Task 1
List every Penal Code section that the People v. Ledesma opinion cites, with any subdivision it gives.
Task 2
Continue the People v. Ledesma court opinion, starting after its last sentence.

Extract provided
[Start of section]

From Casetext: Smarter Legal Research

People v. Ledesma

California Court of Appeals, Sixth District
Jun 23, 2021
No. H047304 (Cal. Ct. App. Jun. 23, 2021)

Opinion

H047304

06-23-2021

THE PEOPLE, Plaintiff and Respondent, v. LAMONICA M. LEDESMA, Defendant and Appellant.


NOT TO BE PUBLISHED

Monterey County Super. Ct. No. 18CR001226

ELIA, ACTING P. J.

Defendant Lamonica M. Ledesma was convicted by a jury of eight felony counts of forgery of checks (Pen. Code, § 476), six felony counts of altering entries in books and records (§ 471), and several misdemeanor counts. The court imposed a six-year sentence, which consisted of consecutive terms for each of the felony forgery counts and concurrent terms for each of the felony altering counts. On appeal, her sole contention is that the court's imposition of concurrent terms for the altering counts violated section 654. We reject her contention and affirm the judgment.

All further statutory references are to the Penal Code.

Defendant was charged with 18 counts: eight counts of felony forgery, six counts of felony altering, two counts of misdemeanor forgery, misdemeanor shoplifting (§ 459.5, subd. (a)), and grand theft by an employee (§ 487, subd. (b)(3)). She was convicted of all counts except the grand theft count.

I. FACTS

Studio Schicketanz (the Studio) is an architectural and interior design company in Carmel run by Gabriele Mary Ann Schicketanz. In February 2015, the Studio's longtime bookkeeper, Sri Shankar, left her position. In July 2015, defendant was hired as the Studio's parttime bookkeeper to work five hours a day, five days a week. Shankar trained defendant. Defendant was an hourly employee paid $28 an hour to start and later getting a raise to $30 an hour.

The Studio had a Fremont Bank business account that it used for all operating expenses, and it received the monthly account statements by mail. The Studio utilized QuickBooks, a software program, for paying bills. Defendant's job as bookkeeper involved the preparation of checks using QuickBooks. She was not authorized to decide whether a bill should be paid or to sign any checks. Other employees of the Studio were in charge of determining whether a bill should be paid and were authorized to sign checks on the Studio's Fremont Bank account. The Studio used printable laser checks, and Schicketanz allocated blank checks to defendant only as needed. When each check was printed, the information about the transaction was entered into QuickBooks. The printed check was then required to be reviewed and signed by Schicketanz or Jay Auburn, another employee of the Studio who was authorized to sign checks.

Defendant was not authorized to open the Studio's mail. All of the mail was supposed to go to Schicketanz unopened. Defendant was reprimanded by Schicketanz at one point for opening mail. At some point in 2016, Schicketanz noticed that a Fremont Bank statement had been opened before she received it, and in September 2016 she realized that she had not received some bank statements. The bank statement that had been opened was missing the check copies that normally accompanied the statement. Schicketanz arranged to get electronic copies of the last three months' statements. When she received the statements, she saw that at least six large checks had been written to defendant with memo lines that did not relate to her duties. These checks appeared to bear Auburn's signature, but he had not signed checks to defendant. The QuickBooks reconciliation reports showed different payees for those checks. Schicketanz contacted the Sheriff's office in mid-October 2016.

[End of section]

Supplied records
[Start of section]

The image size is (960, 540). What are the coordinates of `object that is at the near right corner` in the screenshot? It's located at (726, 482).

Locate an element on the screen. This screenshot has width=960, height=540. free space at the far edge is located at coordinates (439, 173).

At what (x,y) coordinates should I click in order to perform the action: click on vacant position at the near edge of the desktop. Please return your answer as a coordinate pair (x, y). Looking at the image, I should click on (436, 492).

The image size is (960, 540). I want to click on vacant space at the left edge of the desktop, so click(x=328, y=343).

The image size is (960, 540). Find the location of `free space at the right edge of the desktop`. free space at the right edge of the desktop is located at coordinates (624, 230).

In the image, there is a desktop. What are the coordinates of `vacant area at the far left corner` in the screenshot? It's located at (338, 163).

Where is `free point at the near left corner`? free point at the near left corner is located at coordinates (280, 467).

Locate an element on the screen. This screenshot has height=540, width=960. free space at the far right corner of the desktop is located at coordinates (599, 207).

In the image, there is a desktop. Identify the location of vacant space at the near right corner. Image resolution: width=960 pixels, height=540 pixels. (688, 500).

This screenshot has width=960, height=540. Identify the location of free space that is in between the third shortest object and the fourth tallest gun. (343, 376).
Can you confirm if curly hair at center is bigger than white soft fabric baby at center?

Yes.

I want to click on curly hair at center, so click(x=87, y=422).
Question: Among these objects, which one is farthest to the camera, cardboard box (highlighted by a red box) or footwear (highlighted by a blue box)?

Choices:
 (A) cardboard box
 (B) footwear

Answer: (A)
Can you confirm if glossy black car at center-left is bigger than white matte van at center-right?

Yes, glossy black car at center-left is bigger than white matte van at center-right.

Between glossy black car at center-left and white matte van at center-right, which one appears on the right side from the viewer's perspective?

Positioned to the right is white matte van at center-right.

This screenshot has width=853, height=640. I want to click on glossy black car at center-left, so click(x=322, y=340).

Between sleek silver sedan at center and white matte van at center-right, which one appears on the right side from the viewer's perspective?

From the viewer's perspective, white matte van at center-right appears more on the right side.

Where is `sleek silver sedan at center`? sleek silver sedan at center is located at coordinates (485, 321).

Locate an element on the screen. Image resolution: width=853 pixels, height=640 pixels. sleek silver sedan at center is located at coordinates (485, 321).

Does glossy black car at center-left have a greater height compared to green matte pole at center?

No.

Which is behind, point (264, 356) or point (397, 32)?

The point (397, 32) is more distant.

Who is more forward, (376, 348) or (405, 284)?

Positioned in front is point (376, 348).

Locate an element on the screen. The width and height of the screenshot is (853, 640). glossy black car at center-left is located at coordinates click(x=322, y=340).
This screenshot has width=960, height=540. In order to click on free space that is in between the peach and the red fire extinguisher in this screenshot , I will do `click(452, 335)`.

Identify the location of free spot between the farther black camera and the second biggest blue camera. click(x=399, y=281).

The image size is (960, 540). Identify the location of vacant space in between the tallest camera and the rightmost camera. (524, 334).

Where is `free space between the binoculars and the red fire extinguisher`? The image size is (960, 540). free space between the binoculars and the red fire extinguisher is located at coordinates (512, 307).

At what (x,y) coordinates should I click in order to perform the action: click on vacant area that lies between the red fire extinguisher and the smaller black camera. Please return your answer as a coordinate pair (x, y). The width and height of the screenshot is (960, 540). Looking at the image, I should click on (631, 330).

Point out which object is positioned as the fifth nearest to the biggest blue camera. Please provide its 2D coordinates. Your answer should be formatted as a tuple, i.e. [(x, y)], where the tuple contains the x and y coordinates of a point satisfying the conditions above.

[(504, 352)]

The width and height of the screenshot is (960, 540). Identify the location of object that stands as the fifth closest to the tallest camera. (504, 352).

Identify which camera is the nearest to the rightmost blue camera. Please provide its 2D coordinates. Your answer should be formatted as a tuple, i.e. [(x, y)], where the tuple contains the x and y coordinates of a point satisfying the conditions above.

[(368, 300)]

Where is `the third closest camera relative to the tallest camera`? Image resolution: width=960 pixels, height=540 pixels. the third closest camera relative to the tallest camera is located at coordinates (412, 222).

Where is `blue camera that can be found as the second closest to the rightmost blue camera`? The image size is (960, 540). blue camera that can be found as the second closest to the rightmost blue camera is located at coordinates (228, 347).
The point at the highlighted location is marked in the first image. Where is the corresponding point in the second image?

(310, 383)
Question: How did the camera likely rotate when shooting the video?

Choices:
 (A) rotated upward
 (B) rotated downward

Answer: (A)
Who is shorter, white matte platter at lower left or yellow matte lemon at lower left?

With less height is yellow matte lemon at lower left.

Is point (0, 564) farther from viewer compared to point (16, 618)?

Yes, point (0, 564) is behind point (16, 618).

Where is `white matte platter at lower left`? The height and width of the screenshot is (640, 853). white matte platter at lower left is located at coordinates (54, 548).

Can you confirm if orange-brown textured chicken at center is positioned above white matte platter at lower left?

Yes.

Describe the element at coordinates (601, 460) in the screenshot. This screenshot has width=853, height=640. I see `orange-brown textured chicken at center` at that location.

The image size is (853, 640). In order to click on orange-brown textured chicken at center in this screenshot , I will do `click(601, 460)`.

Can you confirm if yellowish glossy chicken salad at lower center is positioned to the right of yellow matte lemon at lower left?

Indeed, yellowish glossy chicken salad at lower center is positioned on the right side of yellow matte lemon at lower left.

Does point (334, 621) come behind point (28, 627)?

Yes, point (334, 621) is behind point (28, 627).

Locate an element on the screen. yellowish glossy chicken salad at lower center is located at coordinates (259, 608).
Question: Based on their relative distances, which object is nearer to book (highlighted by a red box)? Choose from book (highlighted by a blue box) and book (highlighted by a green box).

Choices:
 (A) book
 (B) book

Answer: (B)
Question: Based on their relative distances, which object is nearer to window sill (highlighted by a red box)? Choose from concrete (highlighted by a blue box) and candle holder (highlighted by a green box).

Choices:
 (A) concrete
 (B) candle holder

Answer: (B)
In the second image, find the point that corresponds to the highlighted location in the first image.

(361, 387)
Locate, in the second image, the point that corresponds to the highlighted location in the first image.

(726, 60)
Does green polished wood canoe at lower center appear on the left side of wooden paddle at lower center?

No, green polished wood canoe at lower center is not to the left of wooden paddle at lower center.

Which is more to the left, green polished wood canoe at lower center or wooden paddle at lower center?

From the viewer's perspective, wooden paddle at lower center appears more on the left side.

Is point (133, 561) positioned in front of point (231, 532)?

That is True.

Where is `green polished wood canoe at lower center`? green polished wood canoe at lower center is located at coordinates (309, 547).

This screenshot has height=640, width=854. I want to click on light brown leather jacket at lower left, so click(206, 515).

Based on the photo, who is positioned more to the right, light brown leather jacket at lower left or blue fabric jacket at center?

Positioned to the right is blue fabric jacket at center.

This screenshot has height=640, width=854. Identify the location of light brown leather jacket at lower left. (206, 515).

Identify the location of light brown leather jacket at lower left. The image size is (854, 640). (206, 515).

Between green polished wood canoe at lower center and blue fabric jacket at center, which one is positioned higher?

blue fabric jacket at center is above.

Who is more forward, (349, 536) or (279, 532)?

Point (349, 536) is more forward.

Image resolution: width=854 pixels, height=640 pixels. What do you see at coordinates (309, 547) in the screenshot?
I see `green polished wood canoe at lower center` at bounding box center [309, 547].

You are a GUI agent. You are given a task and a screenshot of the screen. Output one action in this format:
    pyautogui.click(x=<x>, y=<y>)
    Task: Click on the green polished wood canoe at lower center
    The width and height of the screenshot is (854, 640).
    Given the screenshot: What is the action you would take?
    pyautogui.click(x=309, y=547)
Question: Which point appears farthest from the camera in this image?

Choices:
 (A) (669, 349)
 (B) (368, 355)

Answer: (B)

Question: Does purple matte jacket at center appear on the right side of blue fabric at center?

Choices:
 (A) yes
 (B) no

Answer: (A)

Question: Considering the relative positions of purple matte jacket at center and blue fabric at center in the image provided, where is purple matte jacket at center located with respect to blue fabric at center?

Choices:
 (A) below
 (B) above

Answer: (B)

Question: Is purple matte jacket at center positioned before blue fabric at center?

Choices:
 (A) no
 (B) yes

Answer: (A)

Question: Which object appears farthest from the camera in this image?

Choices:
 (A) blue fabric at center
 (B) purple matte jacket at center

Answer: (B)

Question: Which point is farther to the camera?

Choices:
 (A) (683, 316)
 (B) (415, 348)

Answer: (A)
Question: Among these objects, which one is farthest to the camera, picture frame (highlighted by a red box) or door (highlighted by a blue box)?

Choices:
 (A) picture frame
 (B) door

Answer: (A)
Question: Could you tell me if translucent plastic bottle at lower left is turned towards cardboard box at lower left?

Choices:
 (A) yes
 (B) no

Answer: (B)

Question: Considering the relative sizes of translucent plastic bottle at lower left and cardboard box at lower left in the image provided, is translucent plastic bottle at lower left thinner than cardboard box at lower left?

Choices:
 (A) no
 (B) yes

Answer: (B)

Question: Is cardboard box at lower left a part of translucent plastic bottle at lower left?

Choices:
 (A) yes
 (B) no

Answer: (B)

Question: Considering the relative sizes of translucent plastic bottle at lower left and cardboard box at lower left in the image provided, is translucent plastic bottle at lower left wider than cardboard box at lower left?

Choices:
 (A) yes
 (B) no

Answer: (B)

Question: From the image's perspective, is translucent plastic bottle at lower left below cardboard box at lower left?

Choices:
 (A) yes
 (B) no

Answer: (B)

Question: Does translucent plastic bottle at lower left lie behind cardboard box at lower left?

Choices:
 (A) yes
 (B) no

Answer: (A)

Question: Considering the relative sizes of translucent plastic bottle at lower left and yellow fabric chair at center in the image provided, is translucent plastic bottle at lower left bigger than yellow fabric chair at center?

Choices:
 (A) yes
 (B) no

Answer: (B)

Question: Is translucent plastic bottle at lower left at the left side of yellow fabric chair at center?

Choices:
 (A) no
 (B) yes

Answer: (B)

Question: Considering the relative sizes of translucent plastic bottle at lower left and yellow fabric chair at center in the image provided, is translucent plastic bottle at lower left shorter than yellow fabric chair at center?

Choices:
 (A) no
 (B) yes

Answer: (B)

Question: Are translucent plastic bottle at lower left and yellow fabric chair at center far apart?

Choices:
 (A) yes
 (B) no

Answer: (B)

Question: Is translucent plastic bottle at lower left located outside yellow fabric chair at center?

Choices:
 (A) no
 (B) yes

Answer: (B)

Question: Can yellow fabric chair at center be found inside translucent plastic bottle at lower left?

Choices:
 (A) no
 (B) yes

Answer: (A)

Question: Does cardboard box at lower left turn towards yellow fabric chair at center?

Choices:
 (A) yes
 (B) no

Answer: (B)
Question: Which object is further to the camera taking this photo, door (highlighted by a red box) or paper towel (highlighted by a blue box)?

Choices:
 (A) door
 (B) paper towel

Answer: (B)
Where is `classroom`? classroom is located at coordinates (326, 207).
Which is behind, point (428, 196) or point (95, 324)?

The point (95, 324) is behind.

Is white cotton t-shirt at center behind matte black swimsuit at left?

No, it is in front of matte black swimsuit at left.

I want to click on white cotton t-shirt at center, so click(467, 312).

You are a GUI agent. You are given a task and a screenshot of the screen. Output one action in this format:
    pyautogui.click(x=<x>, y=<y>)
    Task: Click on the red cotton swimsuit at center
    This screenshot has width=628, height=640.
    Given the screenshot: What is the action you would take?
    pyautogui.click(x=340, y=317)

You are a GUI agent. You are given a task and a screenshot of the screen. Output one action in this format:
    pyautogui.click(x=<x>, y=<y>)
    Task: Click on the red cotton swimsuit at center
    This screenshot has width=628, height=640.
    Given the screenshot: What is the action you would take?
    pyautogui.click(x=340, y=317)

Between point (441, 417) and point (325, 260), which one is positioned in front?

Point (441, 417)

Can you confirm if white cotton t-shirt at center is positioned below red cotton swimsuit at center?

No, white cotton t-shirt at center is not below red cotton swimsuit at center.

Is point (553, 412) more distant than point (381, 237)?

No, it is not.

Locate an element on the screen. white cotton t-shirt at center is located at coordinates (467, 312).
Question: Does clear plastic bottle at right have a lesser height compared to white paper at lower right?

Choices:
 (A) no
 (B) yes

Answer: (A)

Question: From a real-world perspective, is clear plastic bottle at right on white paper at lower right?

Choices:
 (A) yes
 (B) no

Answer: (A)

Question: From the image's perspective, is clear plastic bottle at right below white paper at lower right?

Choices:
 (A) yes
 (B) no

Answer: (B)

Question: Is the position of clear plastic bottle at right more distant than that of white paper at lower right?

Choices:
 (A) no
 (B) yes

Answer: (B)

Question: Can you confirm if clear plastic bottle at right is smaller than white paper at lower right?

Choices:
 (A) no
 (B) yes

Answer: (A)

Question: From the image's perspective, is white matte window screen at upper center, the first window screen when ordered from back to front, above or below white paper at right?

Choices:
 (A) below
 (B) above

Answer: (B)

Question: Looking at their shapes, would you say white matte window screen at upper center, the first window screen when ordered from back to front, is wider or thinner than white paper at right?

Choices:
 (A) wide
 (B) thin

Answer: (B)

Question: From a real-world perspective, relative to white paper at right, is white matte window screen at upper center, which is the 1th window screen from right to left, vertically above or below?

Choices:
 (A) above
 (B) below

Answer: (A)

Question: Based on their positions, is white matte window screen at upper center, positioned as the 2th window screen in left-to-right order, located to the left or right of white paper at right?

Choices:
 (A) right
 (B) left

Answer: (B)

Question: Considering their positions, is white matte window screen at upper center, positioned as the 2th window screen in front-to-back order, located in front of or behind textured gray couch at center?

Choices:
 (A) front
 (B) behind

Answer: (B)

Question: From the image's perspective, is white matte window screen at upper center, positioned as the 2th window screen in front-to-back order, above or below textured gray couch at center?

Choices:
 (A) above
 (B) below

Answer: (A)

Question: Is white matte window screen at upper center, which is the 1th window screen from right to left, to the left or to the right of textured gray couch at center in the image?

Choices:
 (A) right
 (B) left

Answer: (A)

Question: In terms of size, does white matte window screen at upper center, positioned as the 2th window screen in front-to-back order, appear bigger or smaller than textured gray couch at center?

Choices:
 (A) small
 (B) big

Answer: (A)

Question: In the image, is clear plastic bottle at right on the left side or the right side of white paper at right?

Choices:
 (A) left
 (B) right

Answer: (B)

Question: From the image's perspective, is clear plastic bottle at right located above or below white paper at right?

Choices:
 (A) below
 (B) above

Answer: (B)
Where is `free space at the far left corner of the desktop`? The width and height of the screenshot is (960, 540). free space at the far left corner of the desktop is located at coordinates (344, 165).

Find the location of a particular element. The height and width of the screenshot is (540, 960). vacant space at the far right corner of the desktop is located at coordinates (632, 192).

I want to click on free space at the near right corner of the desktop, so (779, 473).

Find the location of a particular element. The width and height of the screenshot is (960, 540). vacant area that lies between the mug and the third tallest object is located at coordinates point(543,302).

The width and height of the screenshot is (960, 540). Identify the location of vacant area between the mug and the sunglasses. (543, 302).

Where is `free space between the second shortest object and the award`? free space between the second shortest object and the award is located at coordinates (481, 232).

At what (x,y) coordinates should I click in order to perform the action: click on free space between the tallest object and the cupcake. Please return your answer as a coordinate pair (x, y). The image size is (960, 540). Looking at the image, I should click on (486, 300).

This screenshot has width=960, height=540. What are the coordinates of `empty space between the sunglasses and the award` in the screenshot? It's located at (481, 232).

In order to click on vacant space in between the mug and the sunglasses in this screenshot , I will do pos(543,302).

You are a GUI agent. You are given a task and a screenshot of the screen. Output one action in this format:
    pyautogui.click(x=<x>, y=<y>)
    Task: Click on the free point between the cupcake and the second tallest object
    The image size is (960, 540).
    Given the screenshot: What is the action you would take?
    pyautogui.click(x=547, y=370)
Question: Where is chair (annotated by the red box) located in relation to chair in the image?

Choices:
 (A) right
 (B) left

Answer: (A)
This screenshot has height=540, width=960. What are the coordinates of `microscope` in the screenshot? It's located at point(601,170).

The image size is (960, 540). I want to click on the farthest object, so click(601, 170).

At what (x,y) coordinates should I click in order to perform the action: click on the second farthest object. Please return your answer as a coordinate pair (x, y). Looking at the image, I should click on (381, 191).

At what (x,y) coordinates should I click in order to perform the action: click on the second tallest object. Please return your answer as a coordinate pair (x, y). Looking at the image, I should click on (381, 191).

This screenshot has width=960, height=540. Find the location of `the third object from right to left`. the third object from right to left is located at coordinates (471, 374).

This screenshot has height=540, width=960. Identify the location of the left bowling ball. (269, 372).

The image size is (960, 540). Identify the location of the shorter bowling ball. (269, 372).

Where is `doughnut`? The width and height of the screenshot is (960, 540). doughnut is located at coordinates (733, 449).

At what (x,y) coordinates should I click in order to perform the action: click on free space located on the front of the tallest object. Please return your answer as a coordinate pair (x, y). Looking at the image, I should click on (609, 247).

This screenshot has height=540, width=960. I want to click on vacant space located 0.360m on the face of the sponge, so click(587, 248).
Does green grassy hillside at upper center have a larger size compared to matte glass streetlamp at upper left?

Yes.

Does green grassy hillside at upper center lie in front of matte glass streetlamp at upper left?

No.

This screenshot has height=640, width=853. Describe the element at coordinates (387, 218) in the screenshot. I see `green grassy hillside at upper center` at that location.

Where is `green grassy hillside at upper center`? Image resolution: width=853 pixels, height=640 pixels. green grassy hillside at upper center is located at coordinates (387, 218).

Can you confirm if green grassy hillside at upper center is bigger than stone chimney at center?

[End of section]

Written response 1
§ 476; § 471; § 654; § 459.5, subd. (a); § 487, subd. (b)(3)

Written response 2
Defendant was fired on October 25, 2016, and she was interviewed by law enforcement in early December 2016. She told the Sheriff's deputy who interviewed her that all of the checks in question that she received were for reimbursements or possibly for hours she worked offsite. Defendant claimed that Schicketanz was out to get her because defendant had once opened a piece of mail addressed to Schicketanz. Defendant accused Schicketanz of being “dishonest.” Defendant asserted that the QuickBooks reports had been “manipulated” by Schicketanz or Shankar and that other people had remote access to her computer. Defendant insisted that she had done nothing without authorization from Schicketanz, Auburn, or Shankar. She maintained that “the CPA” had also reviewed everything.

Defendant was arrested and charged with numerous counts, including six counts of forgery and six counts of altering associated with the same six checks.

Count 1 (forgery) and Count 2 (altering) concerned check No. 1868. Check No. 1868 was dated September 29, 2016 and made out to defendant for $2,740.50. The memo line said “[r]efund over payment.” None of the Studio's employees with the authority to approve checks had authorized this check. The QuickBooks audit trail showed that defendant had created this check on September 29, 2016 and deleted the QuickBooks transaction record a minute later. She deposited this check into her personal bank account that day. QuickBooks also showed this check as having at some point a payee of Monterey County.

Count 3 (forgery) and Count 4 (altering) were based on check No. 1843. This was a check to defendant in the amount of $6,316.65 that she created on September 17, 2016 and deposited into her personal bank account on September 19, 2016. The memo line on this check said “[r]eimbursables.” This check was not authorized by any of the Studio's employees with the power to authorize checks. Defendant deleted this check from QuickBooks within a minute after she created it. The QuickBooks records showed that this check number was used for a payment in the same amount to a different payee.

Count 5 (forgery) and Count 6 (altering) were based on check No. 1842, which was an unauthorized check in the amount of $3,908.60 to defendant dated September 13, 2016 and deposited by her that day into her personal bank account. The memo line on this check said “Webster Residence - Building Permit Application.” Defendant deleted this check from QuickBooks about a minute after the check was created. QuickBooks showed this check number as a September 13, 2016 check to Monterey County in the same amount.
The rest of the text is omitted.